Iowa City Police Officer David Schwindt, who is assigned to the downtown beat, has launched a program to give individuals who have been ticketed the opportunity to pay off their fines in a way that gives back. The idea is to clean up downtown in ways such as picking up trash, sweeping, or washing windows.

Schwindt said many of the pedestrians who spend their days on the Pedestrian Mall are homeless or low-income. Allowing them the opportunity to pay off their fines through community service eliminates the need to pay for their citations out of pocket.

“I thought the best thing to do would be to give the people who spend time down here more of an ownership of the area,” he said.
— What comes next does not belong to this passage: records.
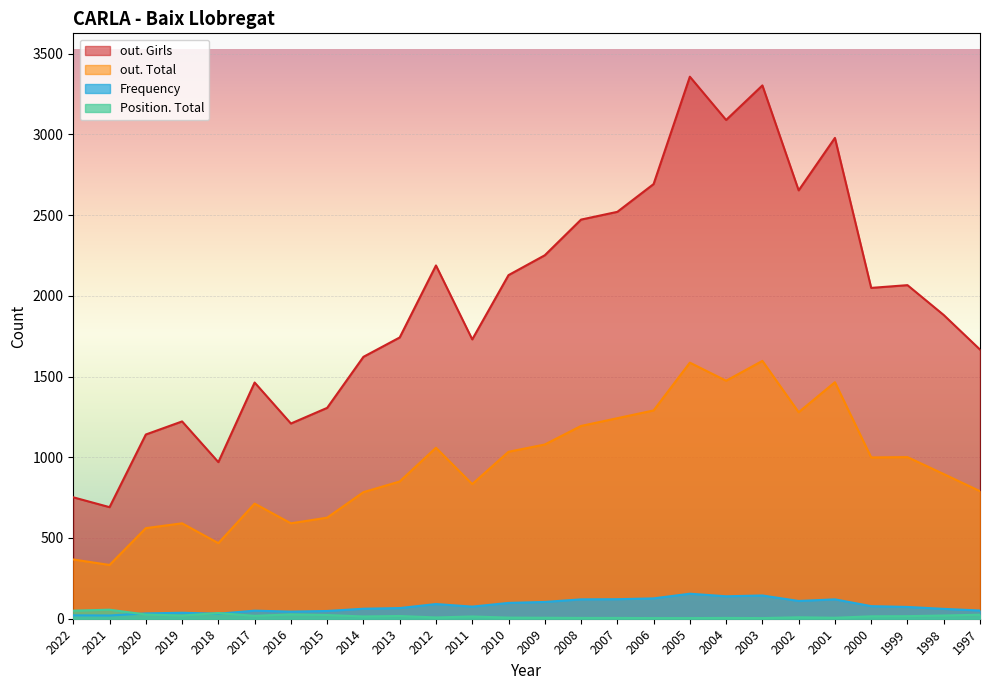

What is the approximate value of Position. Total at 2001, to the nearest 5?

5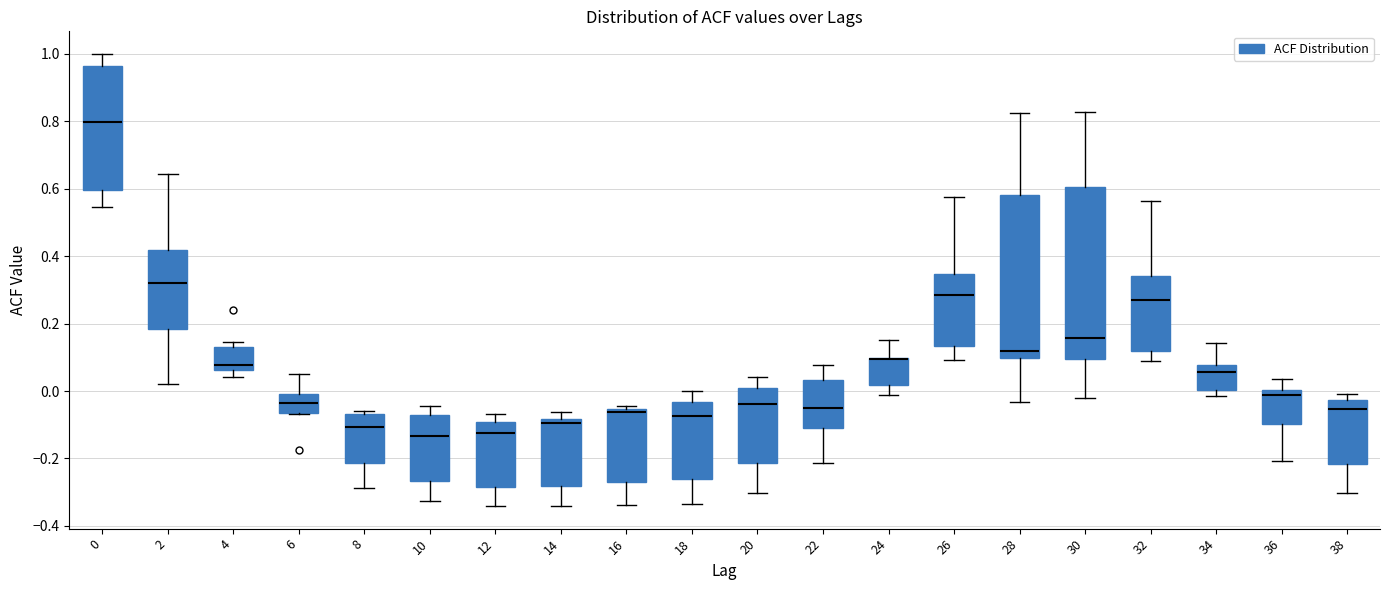

Reading left to right, read every box against the y-axis: the position of its median line, the range the box covers, and the ends of its whiskers. The values are not printed on the chart, so give them approximately, as read against the axis.

0: median 0.80, box 0.60 to 0.96, whiskers 0.54 to 1.00
2: median 0.32, box 0.18 to 0.42, whiskers 0.02 to 0.64
4: median 0.08, box 0.06 to 0.12, whiskers 0.04 to 0.14
6: median -0.04, box -0.06 to 0.00, whiskers -0.06 to 0.06
8: median -0.10, box -0.22 to -0.06, whiskers -0.28 to -0.06 (just above the box's upper edge)
10: median -0.14, box -0.26 to -0.08, whiskers -0.32 to -0.04
12: median -0.12, box -0.28 to -0.10, whiskers -0.34 to -0.06
14: median -0.10, box -0.28 to -0.08, whiskers -0.34 to -0.06
16: median -0.06 (just below the box's upper edge), box -0.26 to -0.06, whiskers -0.34 to -0.04
18: median -0.08, box -0.26 to -0.04, whiskers -0.34 to 0.00
20: median -0.04, box -0.22 to 0.02, whiskers -0.30 to 0.04
22: median -0.04, box -0.12 to 0.04, whiskers -0.22 to 0.08
24: median 0.10 (drawn on the box's upper edge), box 0.02 to 0.10, whiskers -0.02 to 0.16
26: median 0.28, box 0.14 to 0.34, whiskers 0.10 to 0.58
28: median 0.12, box 0.10 to 0.58, whiskers -0.04 to 0.82
30: median 0.16, box 0.10 to 0.60, whiskers -0.02 to 0.82
32: median 0.28, box 0.12 to 0.34, whiskers 0.08 to 0.56
34: median 0.06, box 0.00 to 0.08, whiskers -0.02 to 0.14
36: median -0.02, box -0.10 to 0.00, whiskers -0.20 to 0.04
38: median -0.06, box -0.22 to -0.02, whiskers -0.30 to 0.00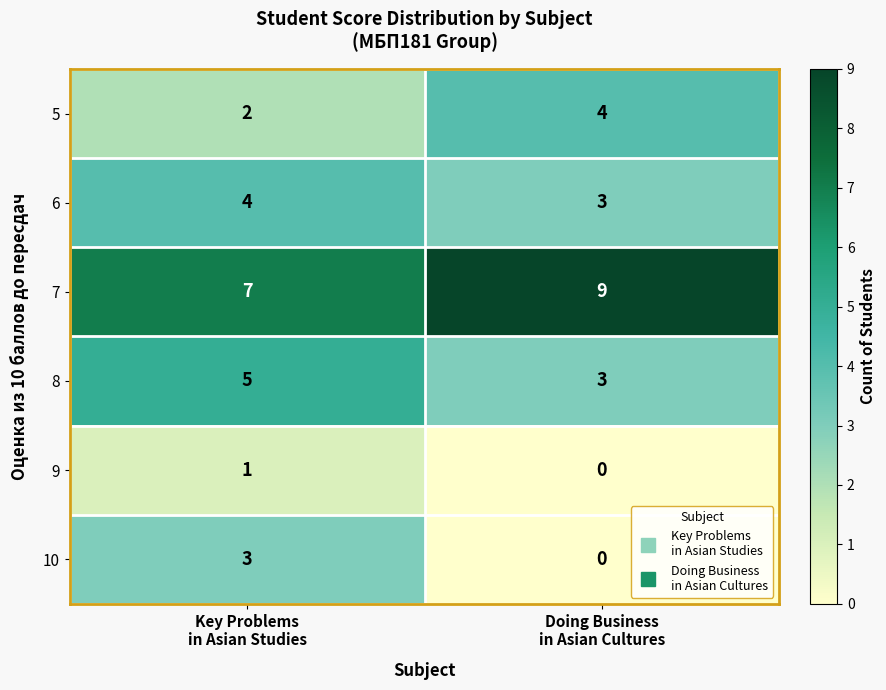

Which series has the largest total across all categories?

7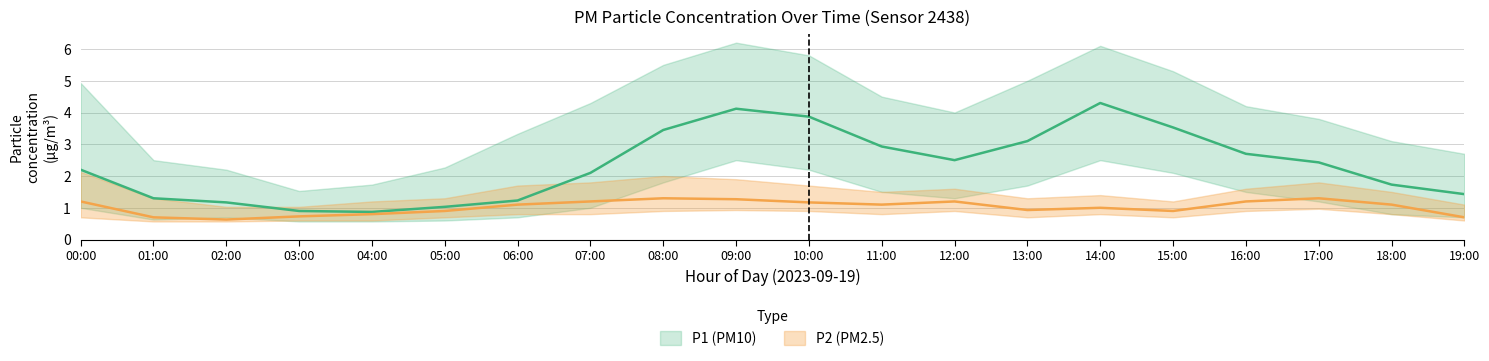

Which label corresponds to the smallest value in the chart?

02:00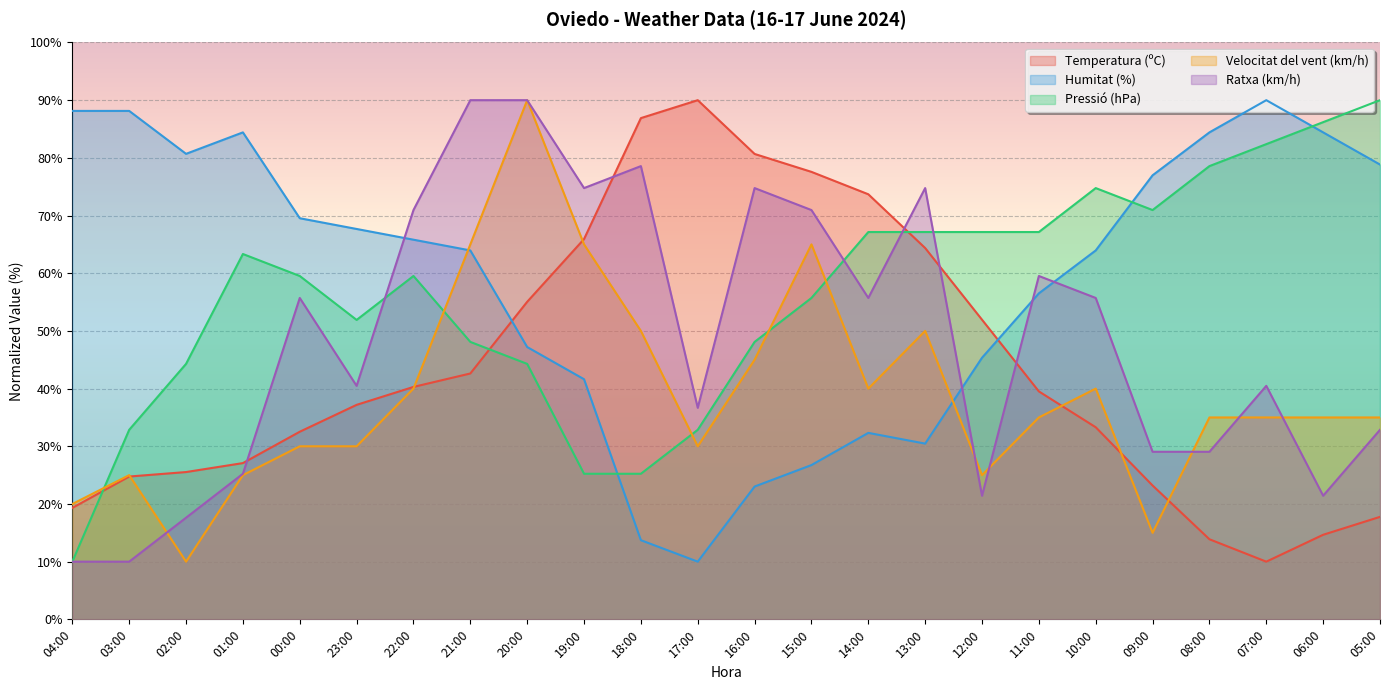

Where is the first local minimum for Velocitat del vent (km/h)?

02:00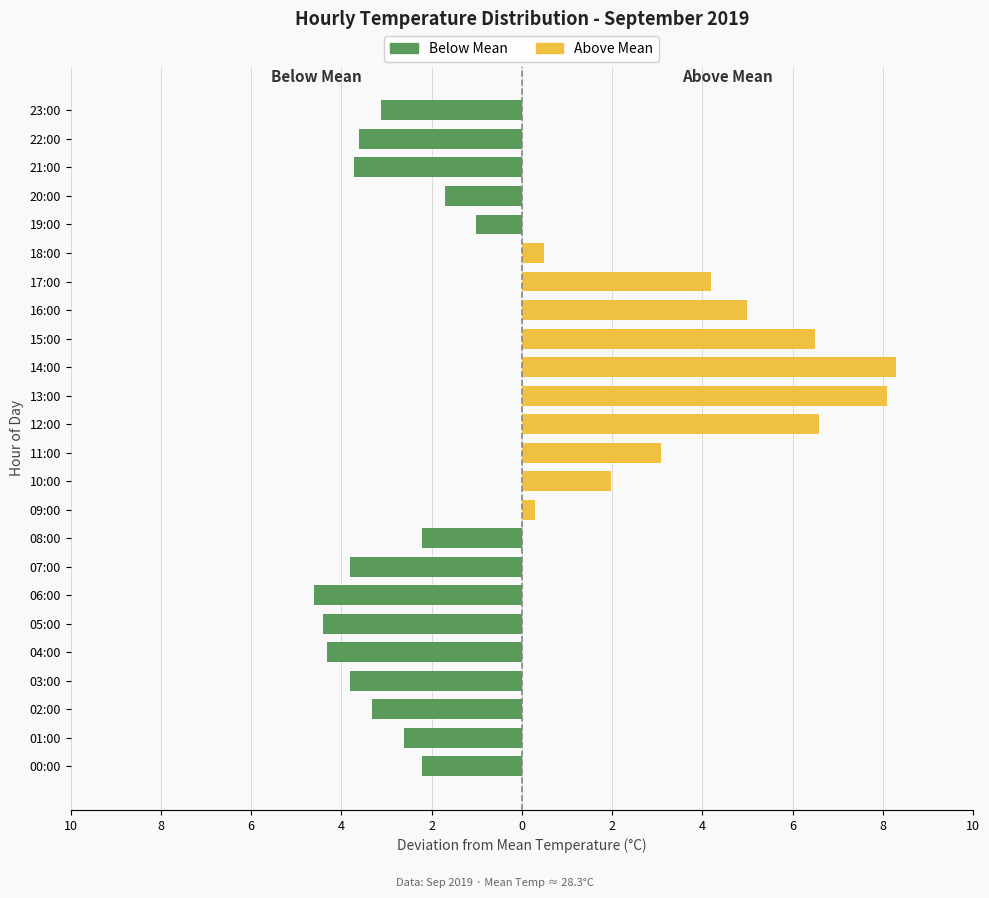

What is the sum of all Above Mean (Max Side) values?

44.5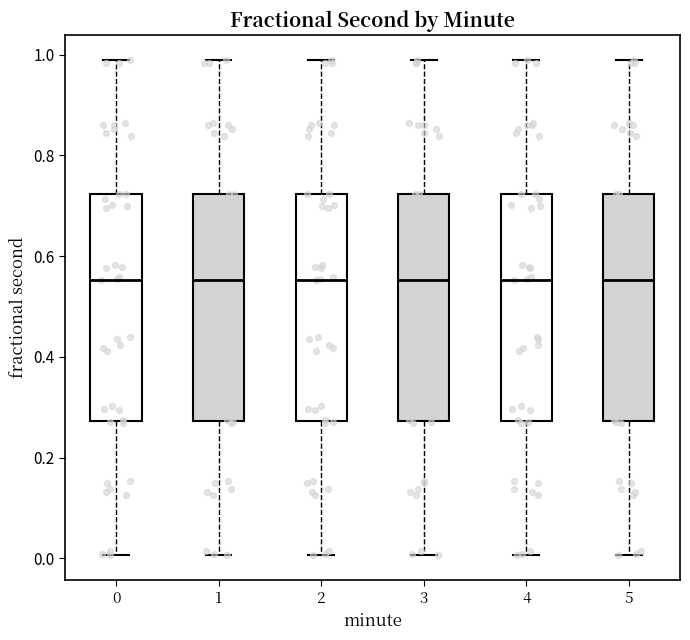

Where does the upper whisker of the box at x = 0 end on the y-axis? The values are not printed on the chart, so give them approximately, as read against the axis.

0.98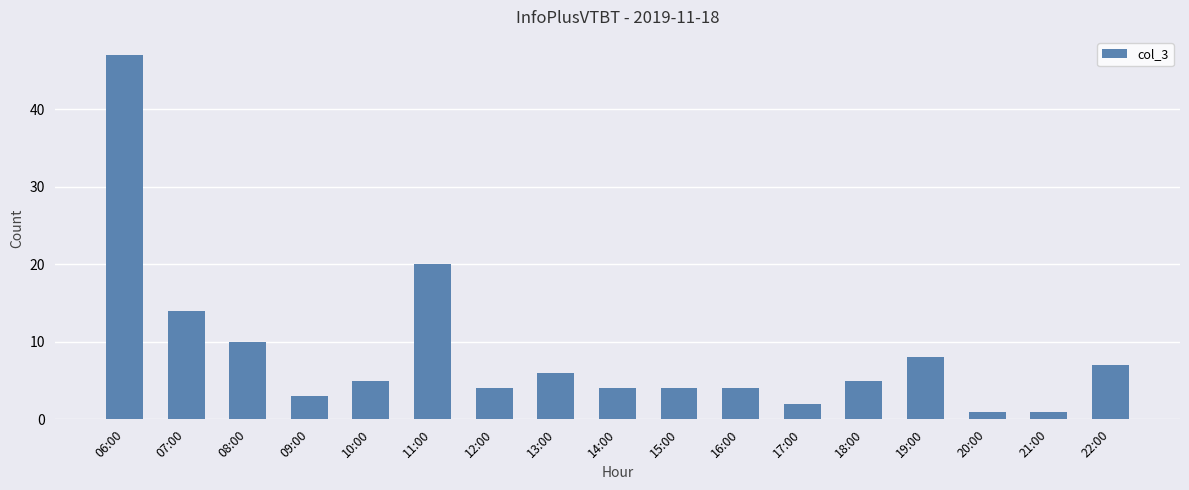

At which category does the chart reach its peak across all series?

06:00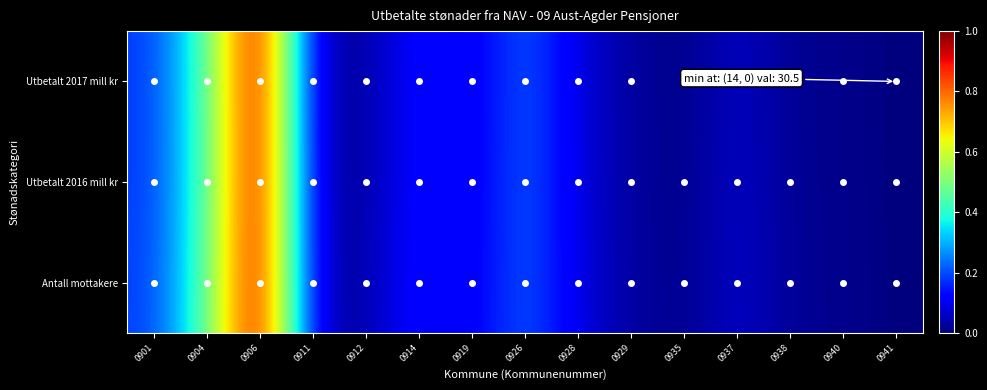

Reading left to right, what are all the values shown in this chart?

Utbetalt 2017 mill kr: 0901=0.2	0904=0.4	0906=1.0	0911=0.0	0912=0.0	0914=0.1	0919=0.1	0926=0.2	0928=0.1	0929=0.0	0935=0.0	0937=0.1	0938=0.0	0940=0.0	0941=0.0
Utbetalt 2016 mill kr: 0901=0.2	0904=0.4	0906=1.0	0911=0.0	0912=0.0	0914=0.1	0919=0.1	0926=0.2	0928=0.1	0929=0.0	0935=0.0	0937=0.1	0938=0.0	0940=0.0	0941=0.0
Antall mottakere: 0901=0.2	0904=0.4	0906=1.0	0911=0.0	0912=0.0	0914=0.1	0919=0.1	0926=0.2	0928=0.1	0929=0.0	0935=0.0	0937=0.1	0938=0.0	0940=0.0	0941=0.0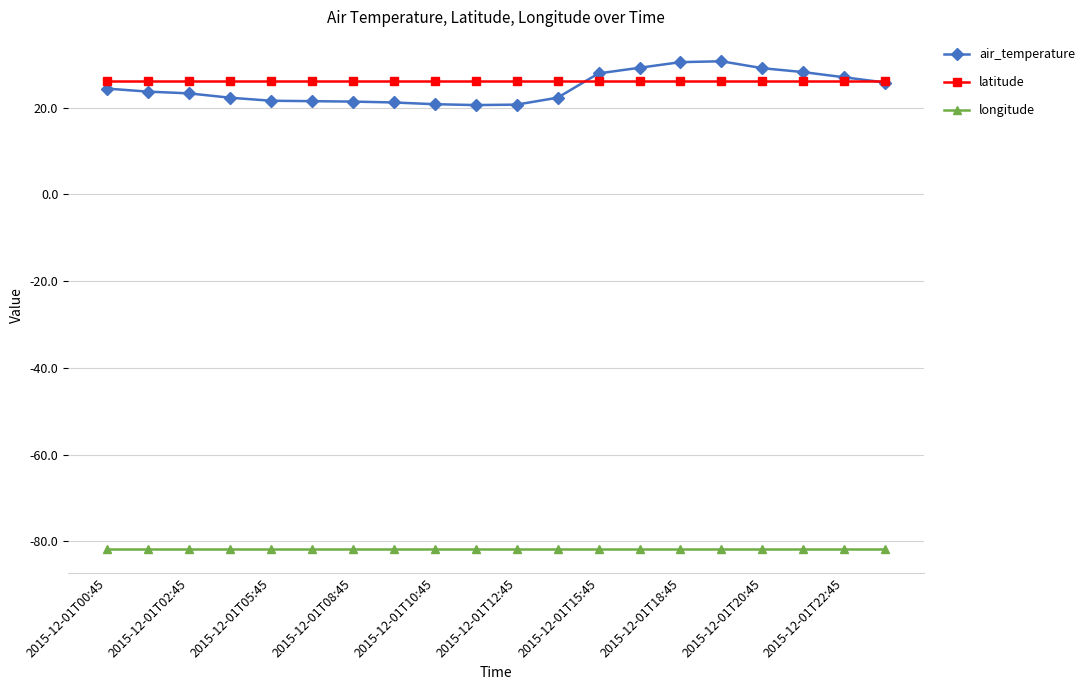

True or false: air_temperature has more than 0 points higher than both neighbors.

True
The goal is for the program to begin Sept. 5, from 1-4 p.m., and to continue every Thursday after that. The starting date is subject to change, however, because of factors such as participation.

The program will only cost approximately $200, Schwindt said. So far, he has purchased eight safety vests, several push brooms, whisk brooms, a dust pan, scrub brushes, buckets, and various types of hand tools.

Citations are given as a last resort to solve the problem after a plethora of warnings, Schwindt said.
Geoff Fruin, assistant to the city manager, helped approve the project. He said issues such as loitering and littering have been problems.

“I think in the past year, we have had an increasing number of concerns,” Fruin said. “Hopefully, this program will be a constructive way to address some of these issues.”

The start of the program comes at the same time as the Iowa City City Council is considering an ordinance that aims to change the Ped Mall atmosphere.

The council will vote on the second consideration of the ordinance on Sept. 3. The ordinance will regulate certain activities in the Ped Mall, such as limiting storage of personal property, prohibiting lying on benches from 5 a.m. to 10 p.m., and restricting the use of electrical outlets to those who have obtained written permission.

Schwindt expects that the community service will affect pedestrians’ attitudes toward their peers. He hopes if someone involved in the program sees his friend leaving trash or a cigarette butt on the ground, the program member will approach the friend and ask him to throw the trash away, because the program member would be the one cleaning it up later.

Bill Nusser, president of the Downtown District and owner of Hands Jewelers, said he has seen plenty of issues in the area.

“We’ve had problems with people who are literally living downtown and parking their possessions in the area,” Nusser said. “Some harassment situations have occurred. It’s unpleasant, and it’s not who we are as Iowa City.”

Schwindt said priority for this program will be given to people who have been cited in the central business district, but given enough space in the program, he is open to accepting any people in the city who is willing to work off their fines — including students who have been ticketed for drinking.

When proposing the idea to Iowa City police administration, the City Manager’s Office, and Iowa City Parks and Recreation, Schwindt received remarks that were “positive across the board.”

“Everybody has been 100 percent supportive,” he said. “They’ve pretty much helped me to obtain whatever I’ve needed for the area to solve the problems down here. I really had no problem getting this through the city, the clerk of court, or anyone else.”

Because of the issues that Nusser has witnessed downtown, he said the program is an excellent idea.

“I think [the program] is great,” he said. “For people who can’t pay off the fines but can work them off, it gives them a sense of dignity. I think it’s a tremendous idea.”

From the beginning of getting his position downtown, Schwindt has had a clear goal in mind of what he wants, and the same goes for the community service program.

“Our goal is for the community to be able to experience a clean and safe downtown and to give people the opportunity to work those fines off without having to spend the money,” Schwindt said. “Especially when some of the people being cited don’t have the money to spend.”